Any questions or forever hold your peace? Thank you.

I’m slightly deaf, if you could speak up, I would appreciate it.

It is not me. It is the microphone that needs to speak up.

Can you hear me okay?

>> HENDRIK IKE: Yeah.

>> Thank you for the presentation. Very useful. Two question, to be sure, who is in France your member, I guess it is –

>> HENDRIK IKE: Renetar.

>> You have others in France, only one.

>> HENDRIK IKE: Only one.

>> The second, how do you connect with other European organizations like other centres in the area of the Internet I would say? My last point, it is not really a question, it is that as I am Chair of the end user, the perspective with ICANN, it could be interesting to have interaction with you.

Thank you.

>> HENDRIK IKE: I answered the first question, the French member.

For other parts of the Internet, there are yes and nos in our community. We’re slowly getting involved in the data level. Of course we know people in RIPE NRC, if we talk about a traditional research infrastructure like CERN, we service them.
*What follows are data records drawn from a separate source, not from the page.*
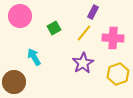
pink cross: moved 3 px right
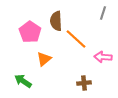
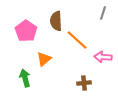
pink pentagon: moved 4 px left, 1 px up
orange line: moved 1 px right, 1 px down
green arrow: moved 2 px right, 3 px up; rotated 42 degrees clockwise
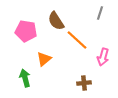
gray line: moved 3 px left
brown semicircle: rotated 30 degrees counterclockwise
pink pentagon: rotated 25 degrees counterclockwise
pink arrow: rotated 78 degrees counterclockwise
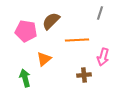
brown semicircle: moved 5 px left; rotated 78 degrees clockwise
orange line: rotated 45 degrees counterclockwise
brown cross: moved 8 px up
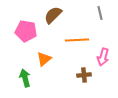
gray line: rotated 32 degrees counterclockwise
brown semicircle: moved 2 px right, 6 px up
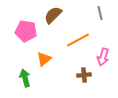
orange line: moved 1 px right; rotated 25 degrees counterclockwise
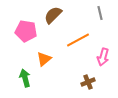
brown cross: moved 4 px right, 7 px down; rotated 16 degrees counterclockwise
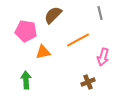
orange triangle: moved 1 px left, 7 px up; rotated 28 degrees clockwise
green arrow: moved 1 px right, 2 px down; rotated 12 degrees clockwise
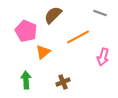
gray line: rotated 56 degrees counterclockwise
pink pentagon: rotated 15 degrees clockwise
orange line: moved 3 px up
orange triangle: rotated 28 degrees counterclockwise
brown cross: moved 25 px left
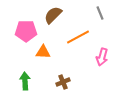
gray line: rotated 48 degrees clockwise
pink pentagon: rotated 25 degrees counterclockwise
orange triangle: rotated 42 degrees clockwise
pink arrow: moved 1 px left
green arrow: moved 1 px left, 1 px down
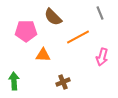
brown semicircle: moved 2 px down; rotated 90 degrees counterclockwise
orange triangle: moved 3 px down
green arrow: moved 11 px left
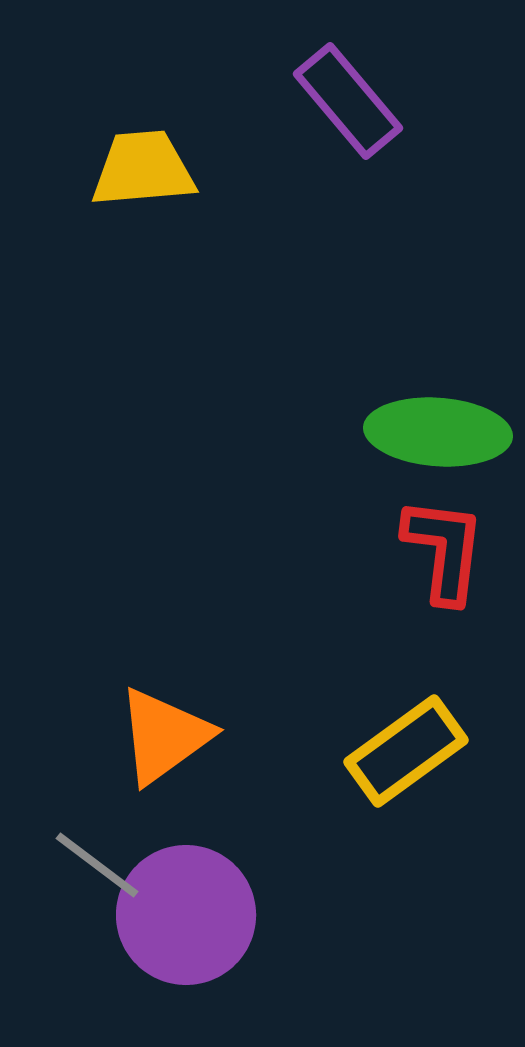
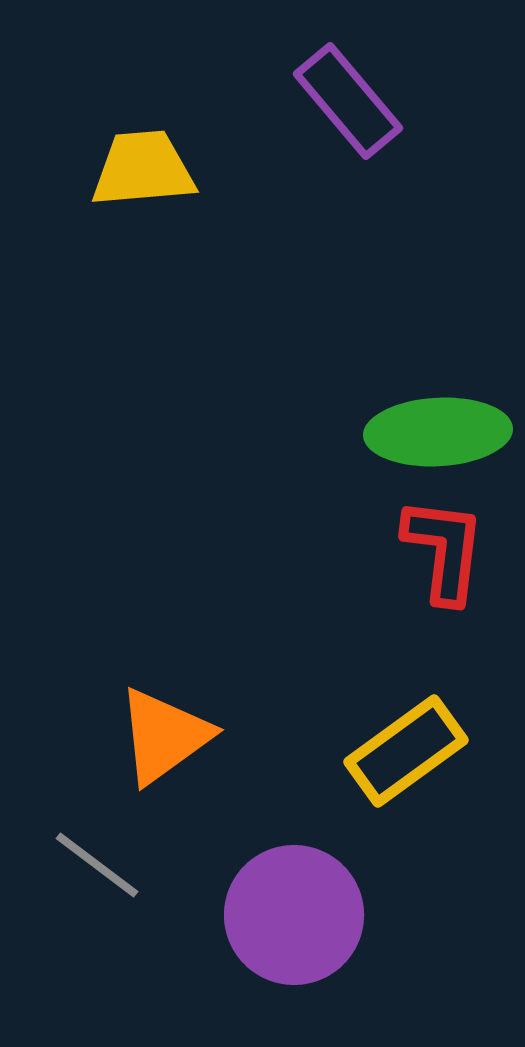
green ellipse: rotated 7 degrees counterclockwise
purple circle: moved 108 px right
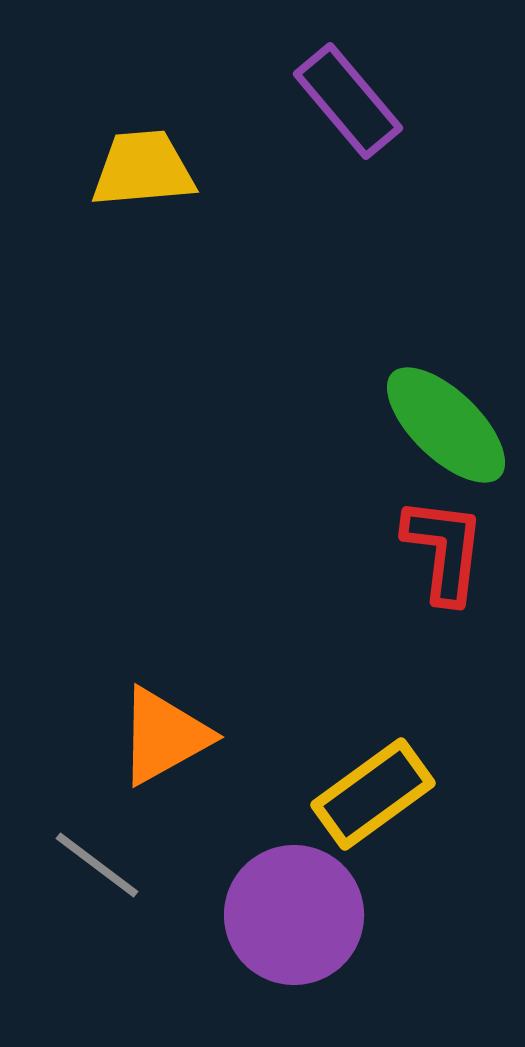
green ellipse: moved 8 px right, 7 px up; rotated 47 degrees clockwise
orange triangle: rotated 7 degrees clockwise
yellow rectangle: moved 33 px left, 43 px down
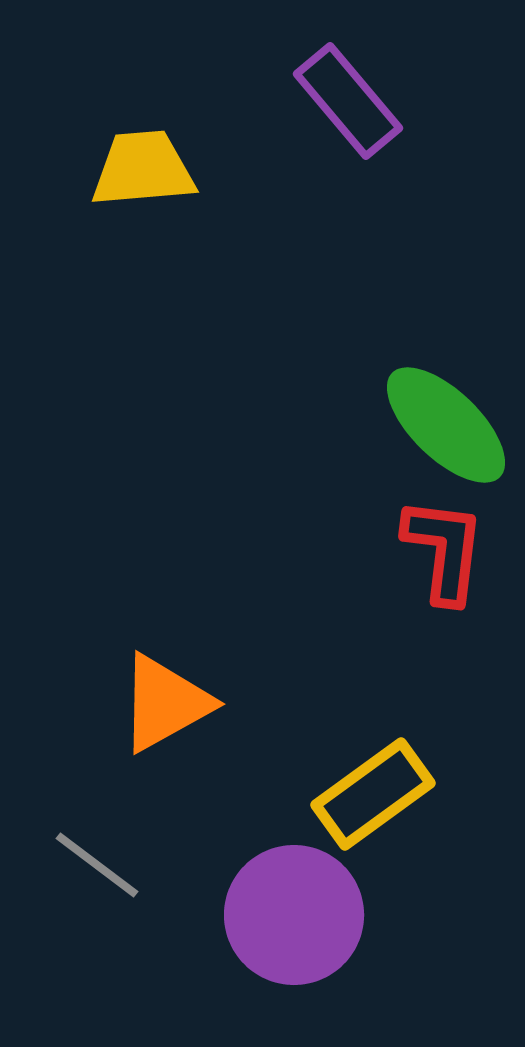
orange triangle: moved 1 px right, 33 px up
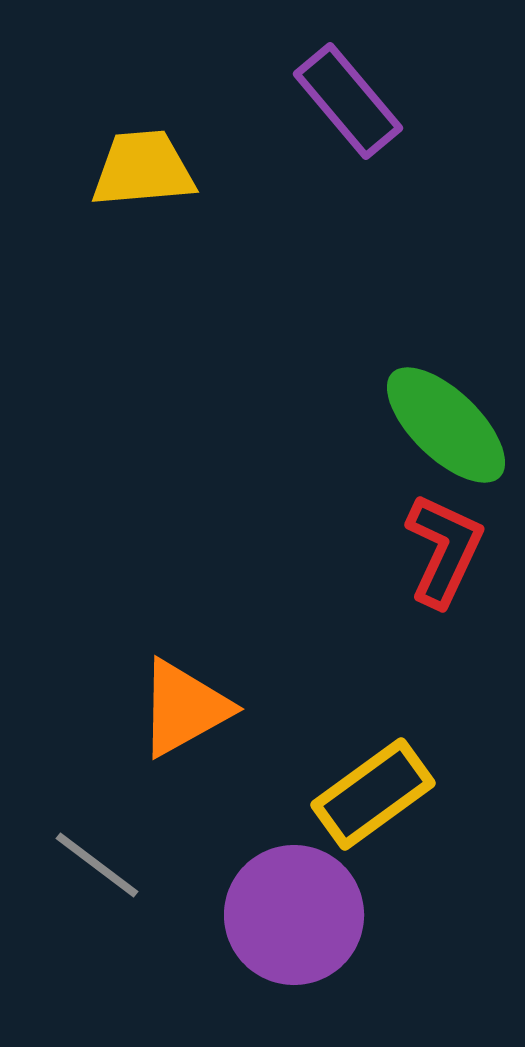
red L-shape: rotated 18 degrees clockwise
orange triangle: moved 19 px right, 5 px down
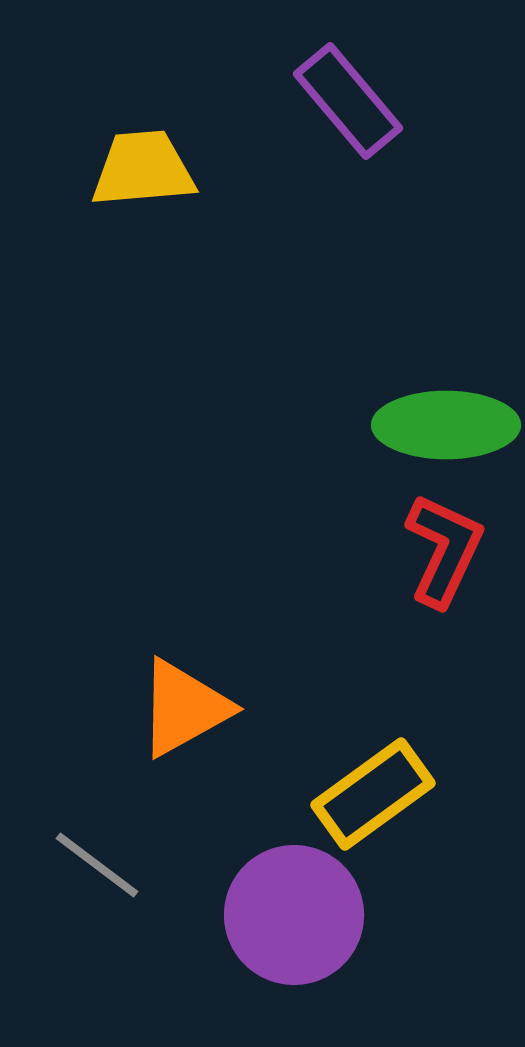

When we talk about Internet standards, our community, GEANT, we have social interactions but the way we interact, it is not as condition create as the way I just described to you with that infrastructural map.

Regarding ICANN and Internet Governance associations, ISOC as well, GEANT is slowly getting more and more involved in trying to be at the discussions and also the IGF, we presented last year on the group on earth observation and how our community can help enable the work they do there. From an Internet Governance perspective we’re starting from points of humble space but we have a strong history of people being involved in the Internet. With time, we’re hoping to build a stronger voice.